Example 2: Extract domestic mobile phone numbers from a piece of text.

The following figure shows the mobile phone number segments launched by the three domestic operators as of the end of 2017.

Mobile phone number segments

import re

# Create regular expression object, using lookahead and lookbehind to ensure no digits should appear before or after the phone number
pattern = re.compile(r'(?<=\D)1[34578]\d{9}(?=\D)')
sentence = '''Important things are said 8130123456789 times, my phone number is 13512346789 this lucky number,
not 15600998765, nor 110 or 119, Wang Dachui's phone number is 15600998765.'''
# Method 1: Find all matches and save to a list
tels_list = re.findall(pattern, sentence)
for tel in tels_list:
    print(tel)
print('--------Gorgeous divider--------')

# Method 2: Get match objects through iterator and get matched content
for temp in pattern.finditer(sentence):
    print(temp.group())
print('--------Gorgeous divider--------')

# Method 3: Find all matches by specifying search position through search function
m = pattern.search(sentence)
while m:
    print(m.group())
    m = pattern.search(sentence, m.end())

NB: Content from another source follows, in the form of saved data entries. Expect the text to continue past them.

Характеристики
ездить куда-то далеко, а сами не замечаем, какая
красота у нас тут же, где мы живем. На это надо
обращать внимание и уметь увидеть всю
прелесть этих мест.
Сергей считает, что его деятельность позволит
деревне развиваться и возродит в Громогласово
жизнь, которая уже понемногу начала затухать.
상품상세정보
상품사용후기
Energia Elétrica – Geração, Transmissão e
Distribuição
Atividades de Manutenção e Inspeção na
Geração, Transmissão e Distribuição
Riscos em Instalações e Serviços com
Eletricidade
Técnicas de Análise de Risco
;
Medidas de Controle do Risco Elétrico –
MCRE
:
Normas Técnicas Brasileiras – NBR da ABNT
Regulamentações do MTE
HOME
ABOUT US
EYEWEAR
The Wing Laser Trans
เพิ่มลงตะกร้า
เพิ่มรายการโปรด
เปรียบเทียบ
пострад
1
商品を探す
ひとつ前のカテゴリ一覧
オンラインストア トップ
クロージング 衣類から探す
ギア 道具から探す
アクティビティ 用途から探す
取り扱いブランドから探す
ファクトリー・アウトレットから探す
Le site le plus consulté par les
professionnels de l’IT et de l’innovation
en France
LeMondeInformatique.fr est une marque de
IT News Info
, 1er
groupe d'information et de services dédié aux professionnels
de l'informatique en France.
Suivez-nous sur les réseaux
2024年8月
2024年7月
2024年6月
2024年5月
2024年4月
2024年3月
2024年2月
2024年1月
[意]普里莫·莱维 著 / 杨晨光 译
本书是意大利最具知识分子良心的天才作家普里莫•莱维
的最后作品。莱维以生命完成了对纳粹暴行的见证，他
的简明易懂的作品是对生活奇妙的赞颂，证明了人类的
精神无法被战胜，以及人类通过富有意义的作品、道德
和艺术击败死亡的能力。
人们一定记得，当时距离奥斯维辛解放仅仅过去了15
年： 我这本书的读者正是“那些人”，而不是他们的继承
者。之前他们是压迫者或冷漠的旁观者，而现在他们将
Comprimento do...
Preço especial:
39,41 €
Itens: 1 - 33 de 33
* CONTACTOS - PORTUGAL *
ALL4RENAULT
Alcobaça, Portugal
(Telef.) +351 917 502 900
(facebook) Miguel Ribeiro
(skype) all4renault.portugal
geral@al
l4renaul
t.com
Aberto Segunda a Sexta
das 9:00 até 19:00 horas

Note: The regular expression for matching domestic mobile phone numbers above is not good enough, because numbers starting with 14 are only 145 or 147, and the above regular expression does not consider this situation. To match domestic mobile phone numbers, a better regular expression would be: (?<=\D)(1[38]\d{9}|14[57]\d{8}|15[0-35-9]\d{8}|17[678]\d{8})(?=\D). It seems that there are already mobile phone numbers starting with 19 and 16 in China, but this is temporarily not in our consideration.

Example 3: Replace inappropriate content in strings

import re

sentence = 'Oh, shit! Are you stupid? Fuck you.'
purified = re.sub('fuck|shit|stupid|idiot',
                  '*', sentence, flags=re.IGNORECASE)
print(purified)  # Oh, *! Are you *? * you.

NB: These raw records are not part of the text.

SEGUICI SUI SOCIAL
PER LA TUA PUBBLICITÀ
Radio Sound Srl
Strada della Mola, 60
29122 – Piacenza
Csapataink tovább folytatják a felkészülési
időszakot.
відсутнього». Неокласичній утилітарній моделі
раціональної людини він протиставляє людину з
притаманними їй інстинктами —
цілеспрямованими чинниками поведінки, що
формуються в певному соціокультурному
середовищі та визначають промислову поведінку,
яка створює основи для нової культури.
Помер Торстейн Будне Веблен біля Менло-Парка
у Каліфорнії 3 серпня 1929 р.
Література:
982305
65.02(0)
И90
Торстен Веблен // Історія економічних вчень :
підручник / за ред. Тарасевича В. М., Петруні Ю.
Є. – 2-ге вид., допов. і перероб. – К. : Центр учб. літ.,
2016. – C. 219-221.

Note: The regular expression-related functions in the re module all have a flags parameter, which represents the matching flags of regular expressions. Through this flag, you can specify whether to ignore case when matching, whether to perform multiline matching, whether to display debugging information, etc. If you need to specify multiple values for the flags parameter, you can use the bitwise OR operator to stack them, such as flags=re.I | re.M.

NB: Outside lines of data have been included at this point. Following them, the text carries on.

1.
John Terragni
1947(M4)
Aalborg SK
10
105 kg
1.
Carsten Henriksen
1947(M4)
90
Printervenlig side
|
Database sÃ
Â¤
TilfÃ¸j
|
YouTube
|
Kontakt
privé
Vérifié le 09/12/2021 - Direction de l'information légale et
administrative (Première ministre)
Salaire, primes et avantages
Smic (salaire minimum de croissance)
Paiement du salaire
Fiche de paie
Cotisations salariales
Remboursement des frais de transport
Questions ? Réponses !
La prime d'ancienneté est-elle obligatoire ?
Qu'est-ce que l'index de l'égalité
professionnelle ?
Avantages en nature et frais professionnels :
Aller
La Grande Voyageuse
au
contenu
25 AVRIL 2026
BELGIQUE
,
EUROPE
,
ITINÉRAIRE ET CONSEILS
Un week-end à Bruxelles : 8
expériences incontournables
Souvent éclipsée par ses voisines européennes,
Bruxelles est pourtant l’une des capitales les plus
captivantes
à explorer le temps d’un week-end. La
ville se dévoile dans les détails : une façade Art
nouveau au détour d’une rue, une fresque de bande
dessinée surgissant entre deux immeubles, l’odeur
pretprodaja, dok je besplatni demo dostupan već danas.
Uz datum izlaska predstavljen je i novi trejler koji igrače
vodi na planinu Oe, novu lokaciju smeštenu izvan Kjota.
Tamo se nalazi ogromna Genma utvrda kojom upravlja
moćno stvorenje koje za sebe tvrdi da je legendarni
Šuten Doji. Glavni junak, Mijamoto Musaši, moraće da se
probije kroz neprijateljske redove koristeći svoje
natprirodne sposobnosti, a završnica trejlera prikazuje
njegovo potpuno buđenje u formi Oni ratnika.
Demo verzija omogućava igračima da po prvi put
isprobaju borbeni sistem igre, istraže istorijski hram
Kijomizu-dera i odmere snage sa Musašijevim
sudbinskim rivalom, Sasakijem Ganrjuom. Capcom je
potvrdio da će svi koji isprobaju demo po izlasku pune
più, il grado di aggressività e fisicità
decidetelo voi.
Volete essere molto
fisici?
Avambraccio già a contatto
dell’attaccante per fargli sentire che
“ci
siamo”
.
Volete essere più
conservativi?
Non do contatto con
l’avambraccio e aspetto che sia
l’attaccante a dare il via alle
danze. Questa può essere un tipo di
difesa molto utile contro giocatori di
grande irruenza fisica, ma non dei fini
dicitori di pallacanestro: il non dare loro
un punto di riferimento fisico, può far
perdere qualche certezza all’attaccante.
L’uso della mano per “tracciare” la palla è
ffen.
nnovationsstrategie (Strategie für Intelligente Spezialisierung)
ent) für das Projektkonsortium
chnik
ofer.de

Example 4: Split long strings

import re

poem = 'Moonlight before my bed, like frost on the ground. I raise my head to see the moon, lower it thinking of home.'
sentences_list = re.split(r'[,.]', poem)
sentences_list = [sentence for sentence in sentences_list if sentence]
for sentence in sentences_list:
    print(sentence)

Summary

Regular expressions are really very powerful in string processing and matching. Through the above examples, I believe everyone has already felt the charm of regular expressions. Of course, writing a regular expression is not so easy for beginners, but many things come with practice. Just be bold and try. There is an online regular expression testing tool that I believe can help you to a certain extent.